>>>

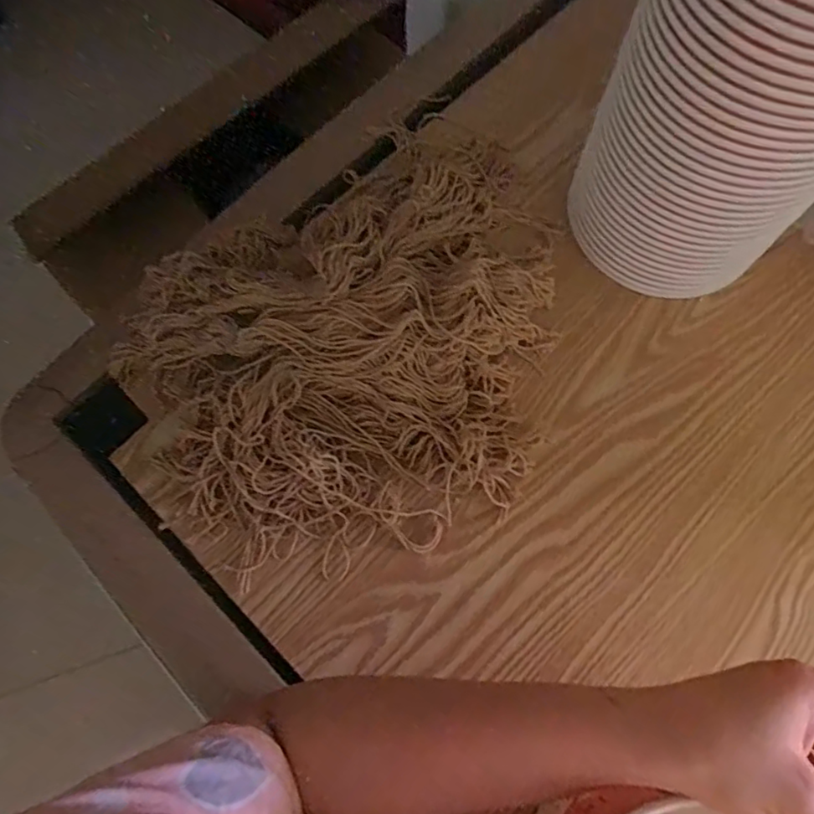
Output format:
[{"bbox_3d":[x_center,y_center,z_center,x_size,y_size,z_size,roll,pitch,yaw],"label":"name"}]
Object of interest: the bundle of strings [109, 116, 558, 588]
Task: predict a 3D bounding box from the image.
[{"bbox_3d":[-0.026,-0.052,0.434,0.373,0.057,0.294,-37,75,-10],"label":"bundle of strings"}]

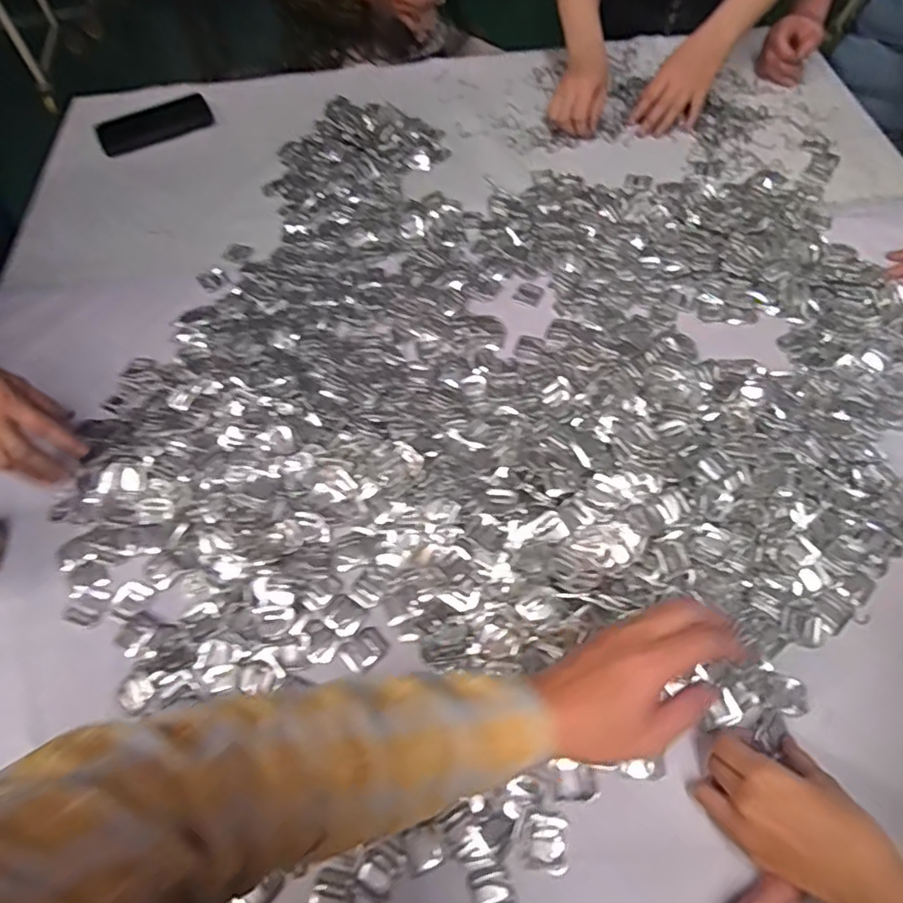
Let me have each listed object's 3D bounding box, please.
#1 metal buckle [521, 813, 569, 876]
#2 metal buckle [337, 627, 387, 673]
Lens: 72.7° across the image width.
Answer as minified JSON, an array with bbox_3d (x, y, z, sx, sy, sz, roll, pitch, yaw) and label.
[{"bbox_3d":[0.067,0.284,0.445,0.032,0.008,0.036,3,60,4],"label":"metal buckle"},{"bbox_3d":[-0.076,0.172,0.530,0.038,0.004,0.028,-36,64,-18],"label":"metal buckle"}]

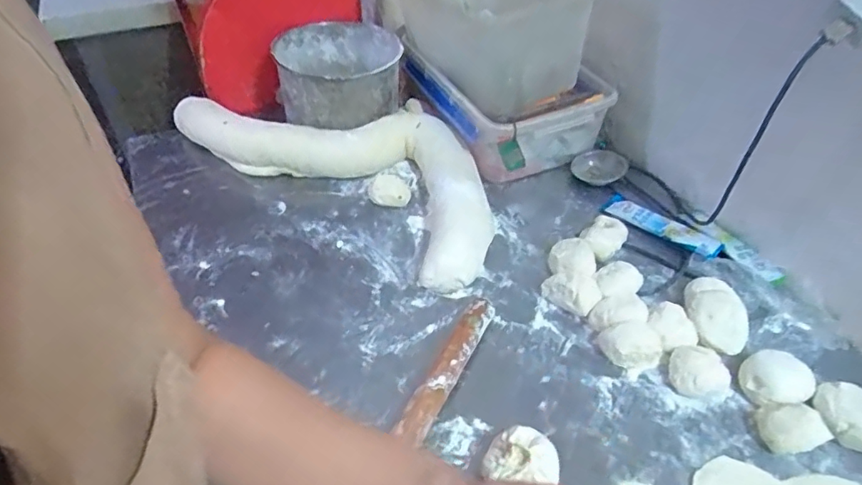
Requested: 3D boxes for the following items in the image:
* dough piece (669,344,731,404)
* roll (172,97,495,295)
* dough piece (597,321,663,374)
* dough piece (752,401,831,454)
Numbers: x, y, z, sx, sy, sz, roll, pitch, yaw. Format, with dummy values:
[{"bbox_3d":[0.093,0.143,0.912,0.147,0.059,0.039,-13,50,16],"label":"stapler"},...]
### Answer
[{"bbox_3d":[0.301,0.149,0.613,0.064,0.028,0.055,31,51,27],"label":"dough piece"},{"bbox_3d":[-0.121,-0.134,0.864,0.557,0.071,0.256,28,50,25],"label":"roll"},{"bbox_3d":[0.234,0.124,0.638,0.060,0.034,0.053,-5,44,-7],"label":"dough piece"},{"bbox_3d":[0.370,0.192,0.563,0.056,0.033,0.055,-21,48,-21],"label":"dough piece"}]

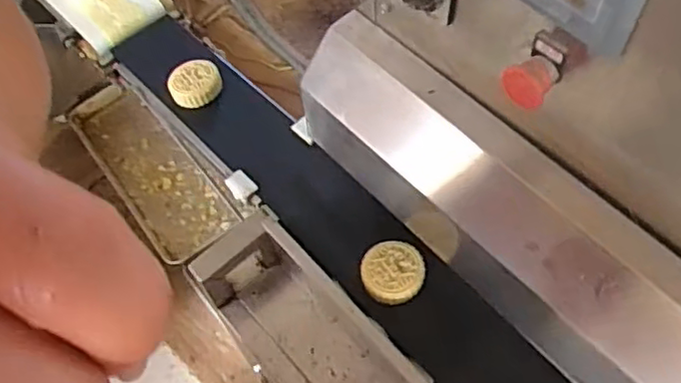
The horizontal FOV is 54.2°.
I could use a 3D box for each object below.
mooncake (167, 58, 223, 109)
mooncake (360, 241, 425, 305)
[{"bbox_3d":[-0.204,-0.152,0.933,0.072,0.031,0.061,-18,61,-6],"label":"mooncake"},{"bbox_3d":[0.061,0.093,0.768,0.070,0.029,0.067,8,62,8],"label":"mooncake"}]

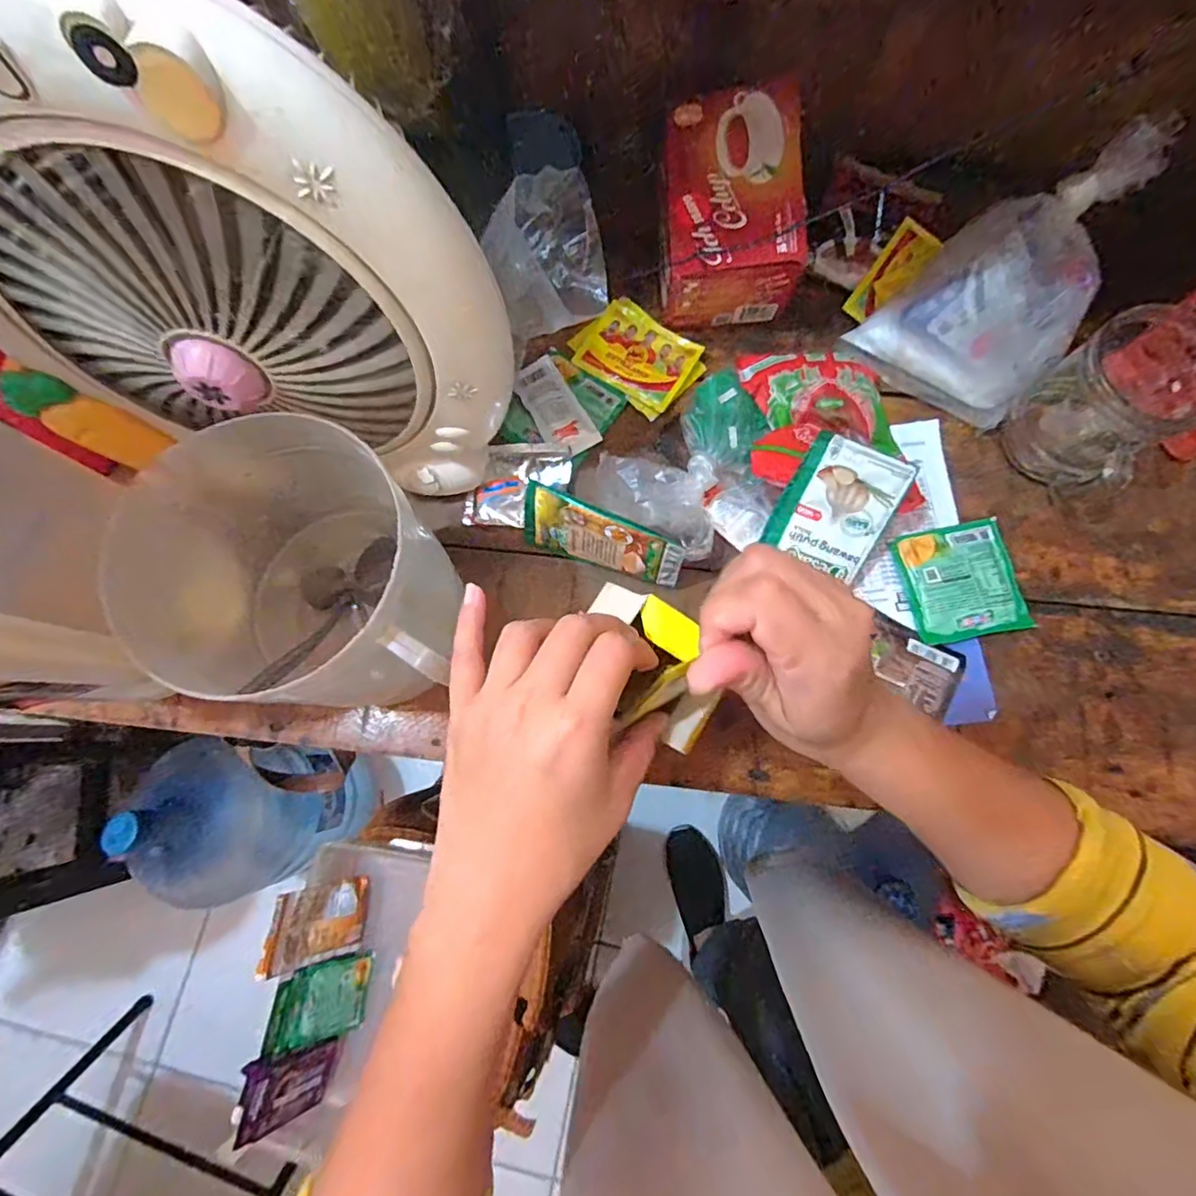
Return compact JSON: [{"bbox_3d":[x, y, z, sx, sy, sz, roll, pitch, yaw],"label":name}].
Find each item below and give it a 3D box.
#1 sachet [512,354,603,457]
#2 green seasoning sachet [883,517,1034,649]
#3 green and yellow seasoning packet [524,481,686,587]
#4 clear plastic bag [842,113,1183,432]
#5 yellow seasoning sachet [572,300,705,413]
[{"bbox_3d":[-0.031,-0.136,0.401,0.036,0.009,0.078,-29,77,-5],"label":"sachet"},{"bbox_3d":[0.239,-0.011,0.370,0.072,0.007,0.074,-11,76,-1],"label":"green seasoning sachet"},{"bbox_3d":[0.001,-0.036,0.355,0.105,0.058,0.005,21,62,9],"label":"green and yellow seasoning packet"},{"bbox_3d":[0.266,-0.206,0.357,0.114,0.109,0.127,39,80,10],"label":"clear plastic bag"},{"bbox_3d":[0.029,-0.178,0.409,0.078,0.004,0.059,32,79,9],"label":"yellow seasoning sachet"}]

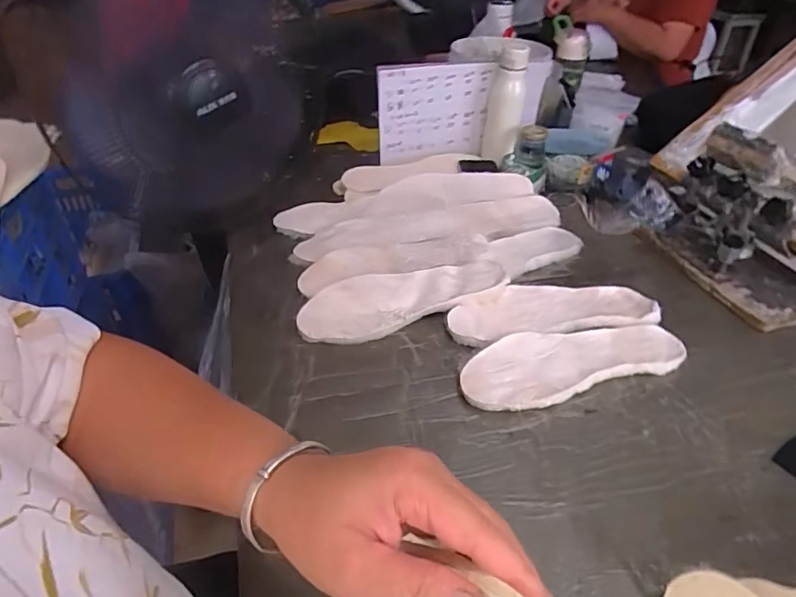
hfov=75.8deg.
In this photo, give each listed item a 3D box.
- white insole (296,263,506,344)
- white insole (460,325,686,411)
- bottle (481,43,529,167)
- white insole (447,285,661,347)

<<<

*Task*: Copy out the entries verbatim, but skip every picture.

*Result below*:
Output format:
[{"bbox_3d":[x_center,y_center,z_center,x_size,y_size,z_size,roll,pitch,yaw],"label":"name"}]
Object of interest: the bundle of strings [109, 116, 558, 588]
Task: predict a 3D bounding box from the image.
[{"bbox_3d":[-0.026,-0.052,0.434,0.373,0.057,0.294,-37,75,-10],"label":"bundle of strings"}]

Let me have each listed object's 3D bounding box, please.
#1 metal buckle [521, 813, 569, 876]
#2 metal buckle [337, 627, 387, 673]
Lens: 72.7° across the image width.
Answer as minified JSON, an array with bbox_3d (x, y, z, sx, sy, sz, roll, pitch, yaw) and label.
[{"bbox_3d":[0.067,0.284,0.445,0.032,0.008,0.036,3,60,4],"label":"metal buckle"},{"bbox_3d":[-0.076,0.172,0.530,0.038,0.004,0.028,-36,64,-18],"label":"metal buckle"}]

Requested: 3D boxes for the following items in the image:
* dough piece (669,344,731,404)
* roll (172,97,495,295)
* dough piece (597,321,663,374)
* dough piece (752,401,831,454)
Numbers: x, y, z, sx, sy, sz, roll, pitch, yaw. Format, with dummy values:
[{"bbox_3d":[0.093,0.143,0.912,0.147,0.059,0.039,-13,50,16],"label":"stapler"},...]
### Answer
[{"bbox_3d":[0.301,0.149,0.613,0.064,0.028,0.055,31,51,27],"label":"dough piece"},{"bbox_3d":[-0.121,-0.134,0.864,0.557,0.071,0.256,28,50,25],"label":"roll"},{"bbox_3d":[0.234,0.124,0.638,0.060,0.034,0.053,-5,44,-7],"label":"dough piece"},{"bbox_3d":[0.370,0.192,0.563,0.056,0.033,0.055,-21,48,-21],"label":"dough piece"}]

The horizontal FOV is 54.2°.
I could use a 3D box for each object below.
mooncake (167, 58, 223, 109)
mooncake (360, 241, 425, 305)
[{"bbox_3d":[-0.204,-0.152,0.933,0.072,0.031,0.061,-18,61,-6],"label":"mooncake"},{"bbox_3d":[0.061,0.093,0.768,0.070,0.029,0.067,8,62,8],"label":"mooncake"}]

Return compact JSON: [{"bbox_3d":[x, y, z, sx, sy, sz, roll, pitch, yaw],"label":name}].
Find each item below and give it a 3D box.
#1 sachet [512,354,603,457]
#2 green seasoning sachet [883,517,1034,649]
#3 green and yellow seasoning packet [524,481,686,587]
#4 clear plastic bag [842,113,1183,432]
#5 yellow seasoning sachet [572,300,705,413]
[{"bbox_3d":[-0.031,-0.136,0.401,0.036,0.009,0.078,-29,77,-5],"label":"sachet"},{"bbox_3d":[0.239,-0.011,0.370,0.072,0.007,0.074,-11,76,-1],"label":"green seasoning sachet"},{"bbox_3d":[0.001,-0.036,0.355,0.105,0.058,0.005,21,62,9],"label":"green and yellow seasoning packet"},{"bbox_3d":[0.266,-0.206,0.357,0.114,0.109,0.127,39,80,10],"label":"clear plastic bag"},{"bbox_3d":[0.029,-0.178,0.409,0.078,0.004,0.059,32,79,9],"label":"yellow seasoning sachet"}]

hfov=75.8deg.
In this photo, give each listed item a 3D box.
- white insole (296,263,506,344)
- white insole (460,325,686,411)
- bottle (481,43,529,167)
- white insole (447,285,661,347)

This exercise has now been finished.